Glas war als Geschenk den Königen vorbehalten

Von Dietmar Kemper
Bielefeld/Petershagen (WB). Glas stärkt die Festlichkeit. Deshalb gehören schöne Gläser und Vasen zu den beliebtesten Weihnachtsgeschenken. Seit 4000 Jahren hält die Faszination an.
Der Glasbläser Rudolf Leipold fertigt in Neuhaus (Thüringen) kunstvolle gläserne Öllampen. Foto: dpa

»Glas war immer schon ein Geschenk«, weiß Michael Funk, der das Industriemuseum Glashütte Gernheim in Petershagen (Kreis Minden-Lübbecke) leitet. »Glas gibt es in vielen Formen und Farben, es glänzt, ist dekorativ, man kann daraus trinken oder etwas hinein füllen«, beschreibt Funk den Reiz des vielseitig verwendbaren durchscheinenden Materials. Bis zur Mitte des 19. Jahrhunderts, als die Massenfertigung begann, galt Glas als Kostbarkeit, als ein den Herrschern zustehendes Geschenk. Könige und Fürsten erhielten Phiolen mit wohlriechenden Ölen.
In der Neuzeit genossen Gläser aus Venedig höchstes Ansehen. Den Mitarbeitern der Werkstätten auf der Glasinsel Morano drohte die Todesstrafe, wenn sie Einzelheiten aus dem Herstellungsprozess verrieten. Weil es sich bei Glas um eine Rarität handelte, musste dessen Transport umso sorgfältiger vorbereitet werden. »Im 17. und 18. Jahrhundert haben die Menschen Glas in flüssige Butter eingeschmolzen, um es vor Schaden zu bewahren«, erzählt Michael Funk. Gläser seien selten benutzt und als »kalte Pracht« in Vitrinen ausgestellt worden.
Heute gibt es in Deutschland 40 Glashütten.
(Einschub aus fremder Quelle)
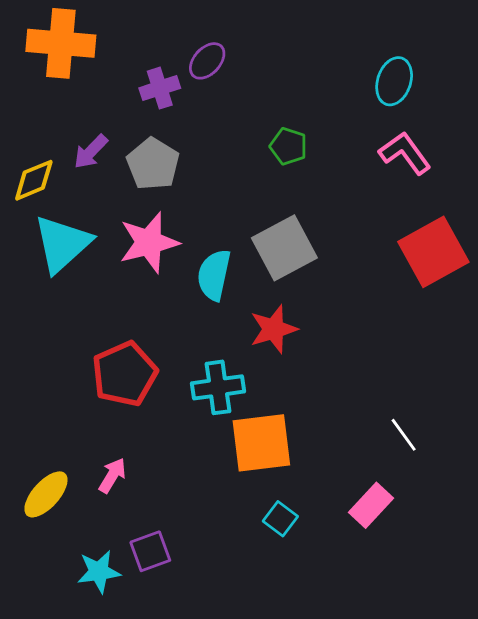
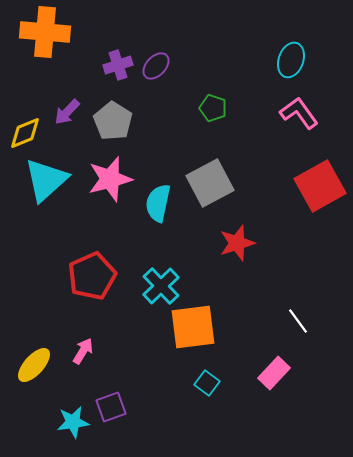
purple ellipse: (207, 61) -> (156, 66), moved
red star: (274, 329) -> (237, 243), moved
cyan cross: (218, 387) -> (161, 286), turned -36

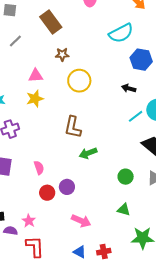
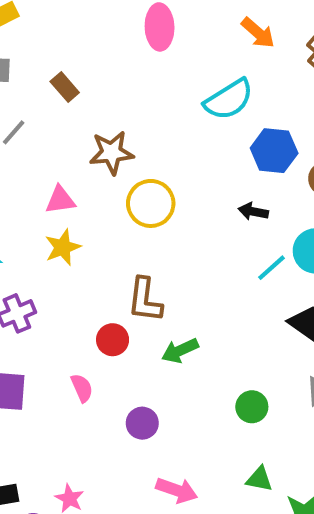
brown rectangle: (51, 22) -> (65, 87), moved, size x0.6
brown star: (62, 54) -> (112, 153), size x1.5
green circle: (126, 177) -> (252, 407), moved
red circle: (47, 193) -> (113, 340), moved
green triangle: (124, 210) -> (259, 479), moved

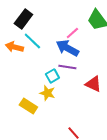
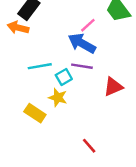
cyan line: (32, 41) -> (40, 66), moved, turned -54
orange arrow: (14, 47) -> (18, 28), moved
red triangle: (93, 84) -> (113, 87), turned -48

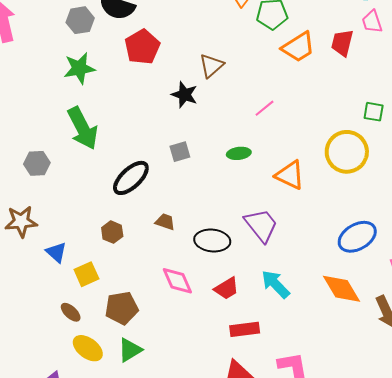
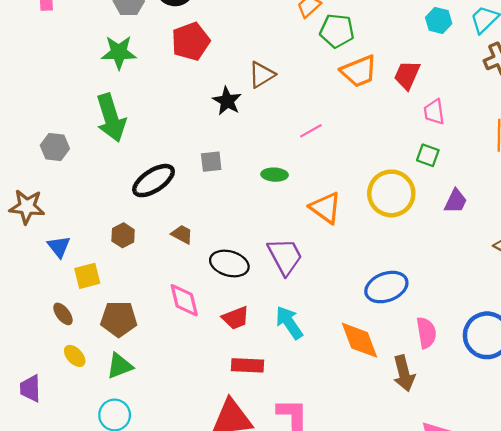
pink trapezoid: (372, 22) -> (434, 112), moved
yellow ellipse: (88, 348) -> (75, 356), size x0.7

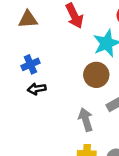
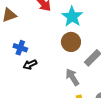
blue cross: (30, 64) -> (20, 48), turned -32

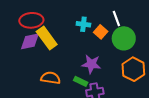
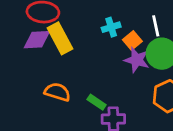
cyan cross: (83, 24) -> (111, 27), turned -32
purple star: (91, 64) -> (137, 60), moved

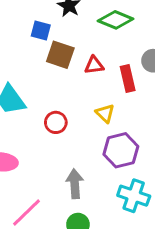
Etwa 300 Künstler verschmelzen und bemalen Glas. In nur noch sechs Glashütten wird nach dem Mundblasverfahren gearbeitet. Die handgemachten und mundgeblasenen Stücke ragen aus der Masse der Industrieprodukte heraus, die Glas zum Allerweltsartikel machten. Trotzdem ist die Faszination ungebrochen. »Glas ist ein Trendthema, es kommt immer mehr«, hat Eva Barth-Gilhaus vom Bundesverband für den gedeckten Tisch, Hausrat und Wohnkultur in Bonn beobachtet. Glas erobere innen und außen den Wohnraum und spiele in der modernen Architektur eine zunehmend größere Rolle.
30 Prozent des Umsatzes mache der Einzelhandel in den Monaten November und Dezember. Alle Gefäße aus Glas, die sich mit Kerzen und Teelichtern kombinieren lassen, seien bei den Kunden beliebt. Die Hersteller reagierten darauf mit immer kürzeren Produktionszyklen, sagte Barth-Gilhaus: »Kollektionen werden nach nur einem Jahr ausgetauscht, die Industrie spielt mit Mode, Farbe und Lichttechnik.« Glas schmücke den Weihnachtstisch.
Es schmückt aber auch den Hals der Frauen. »Ketten aus Glasperlen sind im Kommen«, weiß Michael Funk vom Westfälischen Industriemuseum Glashütte Gernheim, das dienstags bis sonntags von 10 bis 18 Uhr geöffnet ist. Nicht nur das Museum, auch der Laden mit Nützlichem und Schönem aus Glas lohnt den Besuch und liefert Geschenkideen für Weihnachten.